» **CONSIGNES**:
(1) Recopiez le passage du texte sur le report de l'élection présidentielle sénégalaise compris entre « Quant à la famille » et « participation à l’élection. », bornes incluses.
(2) D'après le texte sur le report de l'élection présidentielle sénégalaise, quelle est la nouvelle date retenue pour cette élection ?
(3) Prolongez le texte sur le report de l'élection présidentielle sénégalaise à la suite de sa dernière phrase.

» **TEXTE FOURNI**:
# # # # #
Une farce tragique : voilà ce à quoi les Sénégalais ont eu droit depuis une semaine, au pas de charge, de la part du binôme APR/Benno Bokk Yakaar et PDS/Wallu, sous la houlette du président Macky Sall. La conspiration est si flagrante qu’elle constitue une insulte à l’intelligence.
Le président évoque les accusations de corruption du PDS contre le Premier Ministre et deux juges du Conseil constitutionnel (CC) ainsi que le souhait des députés de BBY et de Wallu de mener une enquête parlementaire, pour justifier sa décision de reporter l’élection présidentielle du 25 février 2024, à quelques heures du début de la campagne électorale. Est-ce à dire qu’à la veille du 15 décembre 2024, nouvelle date retenue pour l’élection, il suffira d’accuser une personnalité de quelque infraction pour obtenir un nouveau report ? Le rouleau compresseur de la majorité mécanique des « nouveaux amis » BBY-Wallu aurait-il pu s’enclencher sans la bénédiction du président ? – La réponse est assurément non, car le système sénégalais est de type monarcho-messianique dans lequel de facto (certes pas de jure) le Chef de l’Etat est le chef suprême de l’exécutif, du législatif, d’une partie du judiciaire, du parti APR et de la coalition BBY. Aucune de ces entités ne peut engager le pays dans une aventure aussi grosse de risques que celle que nous vivons sans son assentiment.
Qu’est-ce qui fait courir les uns et les autres ?
La validation de la candidature de Bassirou Diomaye Faye a surpris et fait peur au camp du pouvoir. Pour cette raison, on en veut au Conseil constitutionnel sans pouvoir l’assumer ouvertement car les juges n’ont fait qu’appliquer la loi : Diomaye a rempli toutes les conditions pour être candidat (casier judiciaire vierge, parrains valables, etc.). Face au « redouté adversaire », BBY commence à se demander si son candidat fera le poids, dans un contexte où une bonne frange des recalés du parrainage se range derrière Diomaye et où les querelles intestines prennent de l’ampleur (attaques contre Amadou Bâ, manque d’engagement, etc.). Même les potentiels alliés pour un éventuel second tour (Boun Dionne, Mame Boye Diao et Aly Ngouille Ndiaye) se rapprochent de plus en plus de l’opposition. Or, pour le président et ses compagnons, l’aspiration « naturelle » à conserver le pouvoir est exacerbée par la crainte de le perdre dans ces moments de haute tension où l’adversité politique s’est muée en animosité.
Quant à la famille Wade (je parle bien de la famille Wade plutôt que du PDS ou de Wallu), le premier enjeu est la levée de l’épée de Damoclès que constituent les 138 milliards que Karim Wade doit à l’Etat sénégalais suite à sa condamnation par la CREI. Elle sait qu’aussi longtemps que Karim ne sera pas amnistié, la contrainte par corps peut lui être appliquée. Cette crainte de perdre la liberté justifie sa peur de rentrer au Sénégal et constitue une grande préoccupation pour sa famille. Sortir de ce guêpier par le vote d’une loi d’amnistie est le principal enjeu, plus important que la participation à l’élection.
# # # # #
» **DONNÉES FOURNIES**:
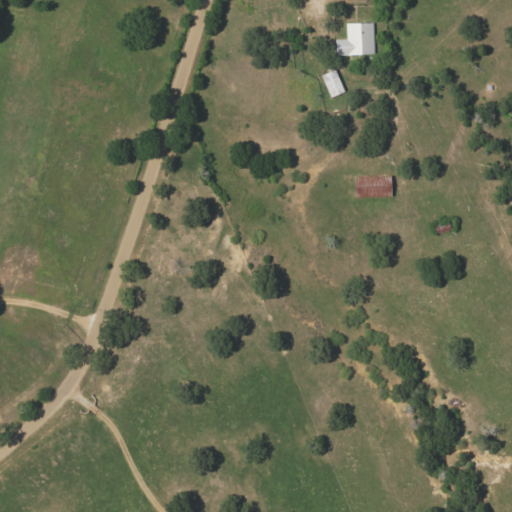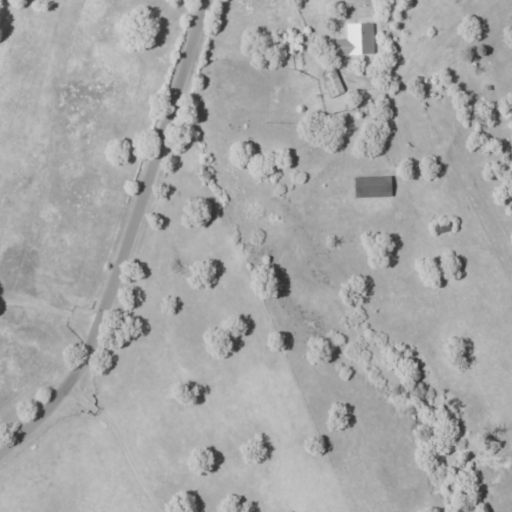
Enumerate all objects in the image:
road: (340, 37)
building: (356, 40)
building: (371, 187)
road: (127, 241)
road: (49, 313)
road: (119, 444)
# # # # #
» **RÉSULTATS PAR CONSIGNE**:
(1)
Quant à la famille Wade (je parle bien de la famille Wade plutôt que du PDS ou de Wallu), le premier enjeu est la levée de l’épée de Damoclès que constituent les 138 milliards que Karim Wade doit à l’Etat sénégalais suite à sa condamnation par la CREI. Elle sait qu’aussi longtemps que Karim ne sera pas amnistié, la contrainte par corps peut lui être appliquée. Cette crainte de perdre la liberté justifie sa peur de rentrer au Sénégal et constitue une grande préoccupation pour sa famille. Sortir de ce guêpier par le vote d’une loi d’amnistie est le principal enjeu, plus important que la participation à l’élection.

(2) Le 15 décembre 2024.

(3)
Une des bases du mariage de raison entre BBY et Wallu est leurs griefs respectifs contre le Conseil constitutionnel, l’agneau du sacrifice. Quel rapport existe-t-il entre la « corruption » de deux juges sur sept et l’élimination de Karim Wade ? Oublie-t-on que c’est le candidat Thierno Alassane Sall qui, dans la légalité, a soulevé le problème de la double nationalité ? Combien de juristes sérieux et respectés ont estimé, à l’instar des juges du CC, que Karim Wade a commis un parjure en raison du décalage entre la déposition de sa déclaration sur l’honneur et la publication du décret qui annule sa nationalité française ? Cela ne signifie pas qu’il faille ignorer l’accusation de corruption ; au contraire, il faut l’élucider. En revanche, en faire un prétexte pour créer de toute pièce un charivari en vue du report de l’élection présidentielle, avant même le début de l’enquête, a fortiori ses conclusions, relève de la violence illégitime.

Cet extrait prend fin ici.